The youth have formed the core of the Occupy Nigeria movement. They understand completely the growing importance of their country’s global value. To them embracing the government’s policies in subsidized fuel merely pushes their natural resource rich nation farther from their goal of joining the “western cashless society. They feel strongly that by maintaining subsidized fuel as one of the many policies meant to mask the enrichment of the profiteers, while weakening the poor.
 
Surrounded by controversy Dr. Ngozi-Okonjo-Iweala’s road ahead contains huge challenges. She must bring fiscal balance to an emerging nation and an eager economy that is determined to become stronger.

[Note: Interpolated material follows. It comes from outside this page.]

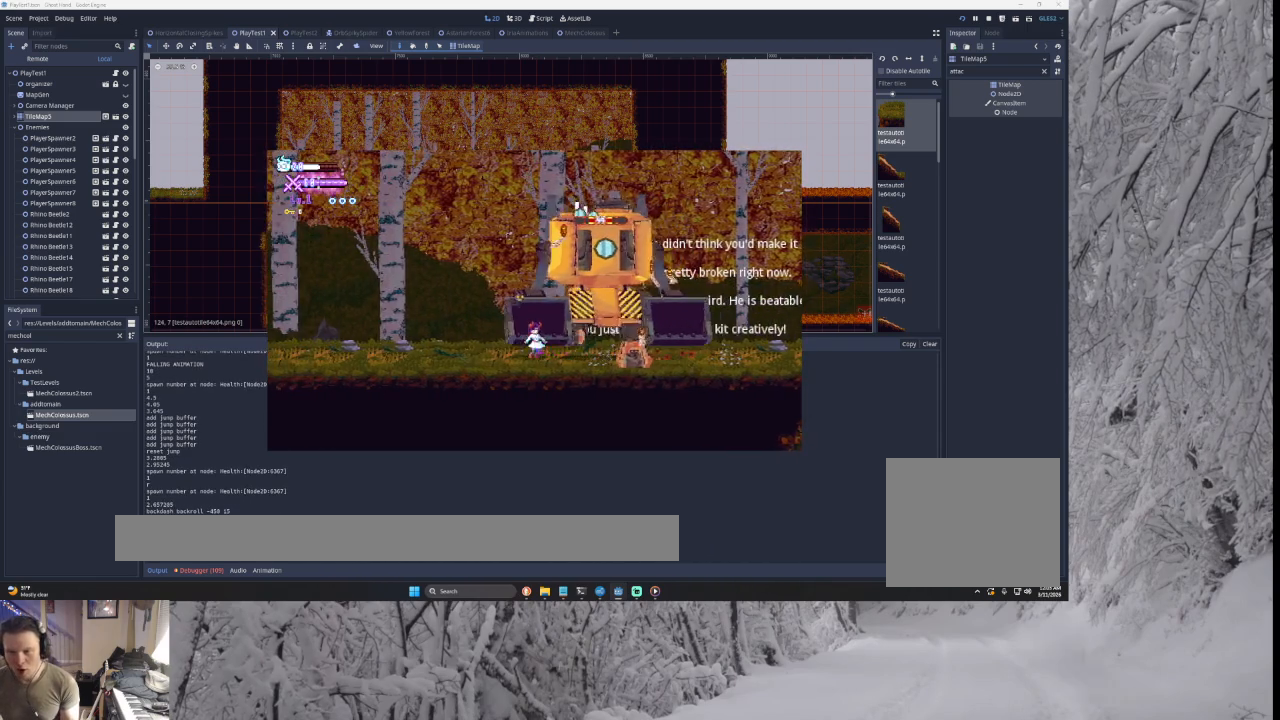
{"buttons": ["CROSS", "L1"], "left_stick": "center", "right_stick": "center", "events": [[167, "L1", "up"], [167, "left_stick", "left"], [300, "L1", "down"], [400, "left_stick", "center"], [433, "L1", "up"], [500, "L1", "down"]]}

Young Nigeria is demanding a place at the global table with other new emerging geo-economies. Dr. Iweala must not allow the government to preserve the populace ignorance. Rather the Nigerian government should understand that shared knowledge of what must be done to achieve sovereign greatness; will give its people the ability to withstand patiently the pains of necessary economic austerity.
 
Nigeria’s complicated culture seems to be filled with influences that will test its successful outcome. It will be a hard-unpaved path for Dr.Ngozi-Okonjo-Iweala’s role as economic chief of Nigeria. For the woman who would be king all the good she wants to realize for her Nigeria will not come easy.